Exercise brief: Transcribe word for word the lines spanning the line with "left wrist: (1079, 838)" through the end of the records.

[[ Data to process, beginning ]]

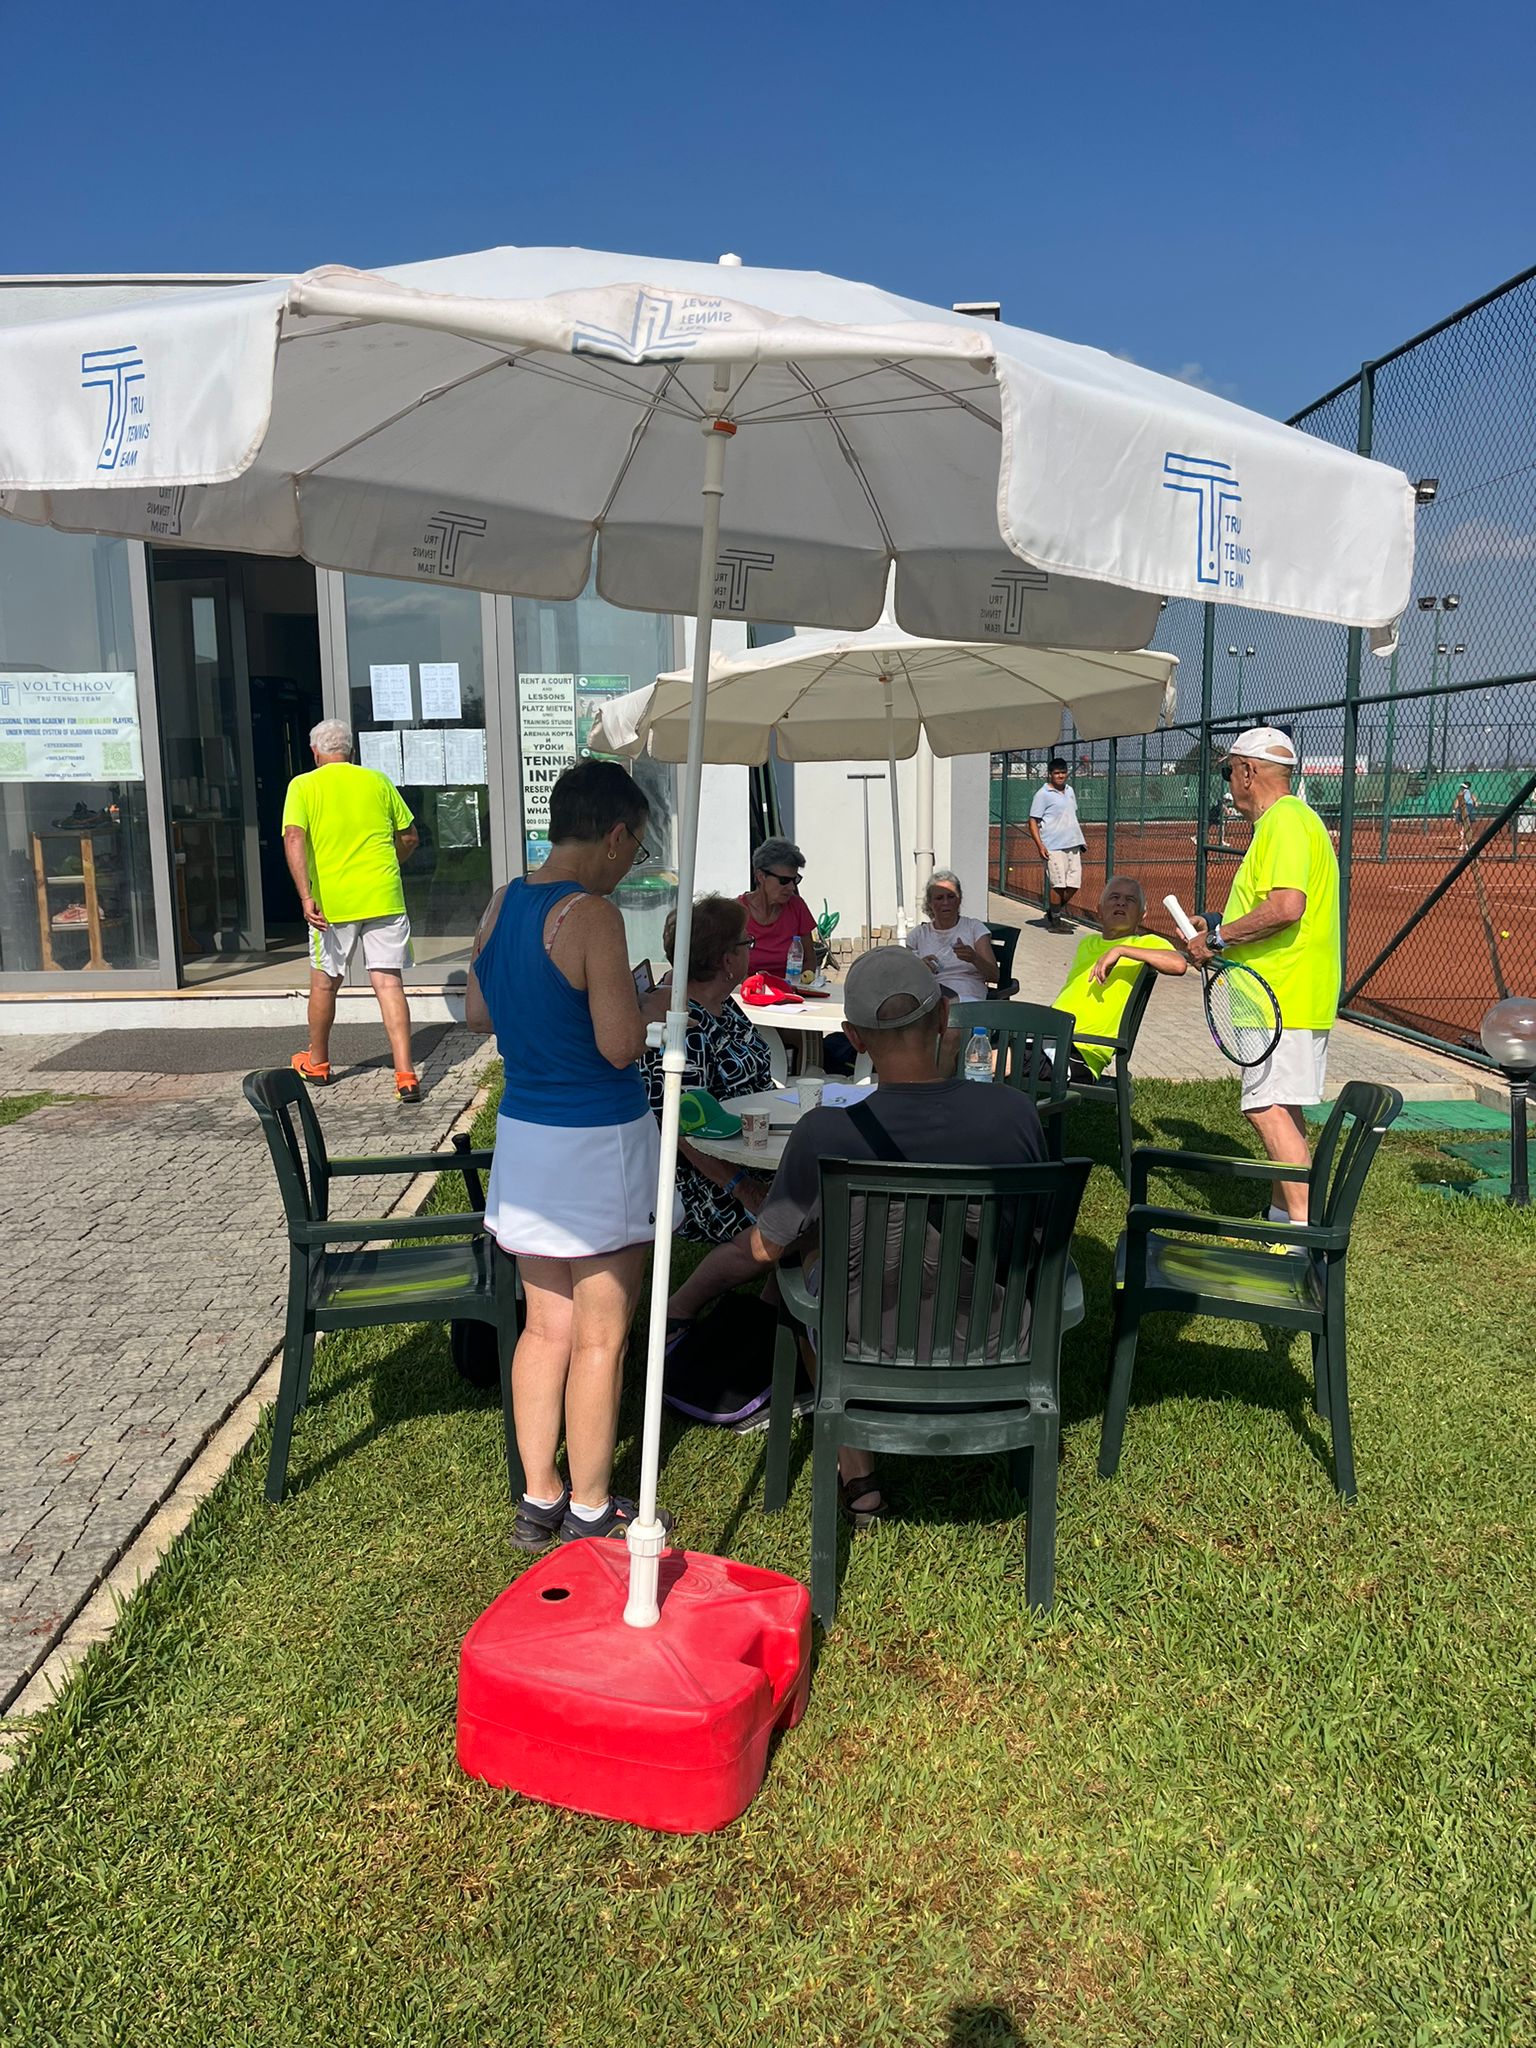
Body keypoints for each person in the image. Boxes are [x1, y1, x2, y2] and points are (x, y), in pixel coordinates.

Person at [664, 949, 1045, 1523]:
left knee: (809, 1259)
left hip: (866, 1345)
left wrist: (688, 1298)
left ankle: (860, 1479)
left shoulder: (825, 1130)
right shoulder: (1015, 1113)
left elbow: (767, 1250)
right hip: (997, 1338)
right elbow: (1036, 1235)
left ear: (854, 1038)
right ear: (945, 1017)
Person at [466, 758, 680, 1553]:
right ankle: (592, 1504)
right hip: (598, 1141)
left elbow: (479, 1010)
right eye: (637, 846)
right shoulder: (591, 915)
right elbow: (620, 1045)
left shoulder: (501, 904)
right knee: (600, 1332)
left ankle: (539, 1494)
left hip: (525, 1135)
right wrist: (647, 1003)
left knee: (543, 1327)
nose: (635, 862)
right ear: (616, 833)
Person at [1185, 727, 1340, 1229]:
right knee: (1281, 1108)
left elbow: (1285, 907)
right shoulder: (1292, 822)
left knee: (1264, 1107)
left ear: (1250, 772)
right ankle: (1281, 1215)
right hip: (1287, 995)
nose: (1229, 782)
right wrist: (1220, 924)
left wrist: (1218, 939)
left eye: (1230, 771)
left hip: (1280, 998)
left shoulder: (1285, 822)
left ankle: (1303, 1235)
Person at [282, 719, 422, 1103]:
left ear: (314, 753)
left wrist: (305, 895)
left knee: (325, 982)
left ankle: (319, 1063)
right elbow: (410, 835)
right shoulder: (377, 781)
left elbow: (294, 836)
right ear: (351, 753)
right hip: (384, 896)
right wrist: (391, 863)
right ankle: (406, 1075)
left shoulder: (303, 786)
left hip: (333, 901)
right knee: (389, 983)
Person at [641, 894, 774, 1244]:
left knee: (827, 1194)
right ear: (727, 959)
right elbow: (682, 1130)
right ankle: (686, 1302)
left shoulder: (722, 1004)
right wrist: (744, 1188)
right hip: (709, 1179)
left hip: (754, 1150)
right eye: (747, 941)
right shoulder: (687, 1025)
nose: (752, 948)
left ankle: (781, 1296)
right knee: (802, 1218)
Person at [1050, 876, 1187, 1082]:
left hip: (1078, 1052)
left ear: (1143, 914)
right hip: (1047, 1034)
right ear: (1099, 910)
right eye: (1114, 897)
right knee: (989, 1045)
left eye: (1130, 900)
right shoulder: (1087, 943)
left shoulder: (1146, 943)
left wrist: (1121, 950)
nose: (1121, 902)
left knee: (993, 1062)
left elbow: (1178, 964)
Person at [904, 869, 997, 1001]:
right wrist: (919, 968)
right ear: (930, 903)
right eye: (939, 898)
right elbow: (903, 977)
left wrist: (974, 958)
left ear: (959, 900)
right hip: (932, 996)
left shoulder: (974, 928)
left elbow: (994, 976)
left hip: (968, 996)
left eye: (951, 896)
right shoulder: (918, 935)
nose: (946, 902)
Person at [740, 836, 819, 980]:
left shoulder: (797, 906)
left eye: (795, 880)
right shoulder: (737, 913)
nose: (791, 887)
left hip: (790, 993)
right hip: (747, 995)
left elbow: (809, 960)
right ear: (761, 876)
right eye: (784, 881)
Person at [1028, 758, 1087, 932]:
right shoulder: (1042, 794)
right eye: (1056, 773)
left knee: (1073, 885)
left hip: (1073, 844)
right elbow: (1032, 821)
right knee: (1058, 885)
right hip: (1053, 846)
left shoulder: (1070, 791)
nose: (1060, 776)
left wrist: (1079, 838)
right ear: (1050, 774)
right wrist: (1040, 846)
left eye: (1063, 772)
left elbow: (1071, 816)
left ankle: (1054, 911)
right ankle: (1055, 921)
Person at [1454, 779, 1479, 852]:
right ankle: (1468, 845)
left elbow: (1457, 803)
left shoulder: (1461, 793)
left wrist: (1454, 810)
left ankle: (1462, 845)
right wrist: (1474, 805)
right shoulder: (1471, 793)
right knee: (1468, 827)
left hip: (1463, 809)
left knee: (1462, 828)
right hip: (1470, 809)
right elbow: (1476, 803)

[[ Data to process, end ]]

Response for this exercise:
left wrist: (1079, 838)
right ear: (1050, 774)
right wrist: (1040, 846)
left eye: (1063, 772)
left elbow: (1071, 816)
left ankle: (1054, 911)
right ankle: (1055, 921)
Person at [1454, 779, 1479, 852]:
right ankle: (1468, 845)
left elbow: (1457, 803)
left shoulder: (1461, 793)
left wrist: (1454, 810)
left ankle: (1462, 845)
right wrist: (1474, 805)
right shoulder: (1471, 793)
right knee: (1468, 827)
left hip: (1463, 809)
left knee: (1462, 828)
right hip: (1470, 809)
right elbow: (1476, 803)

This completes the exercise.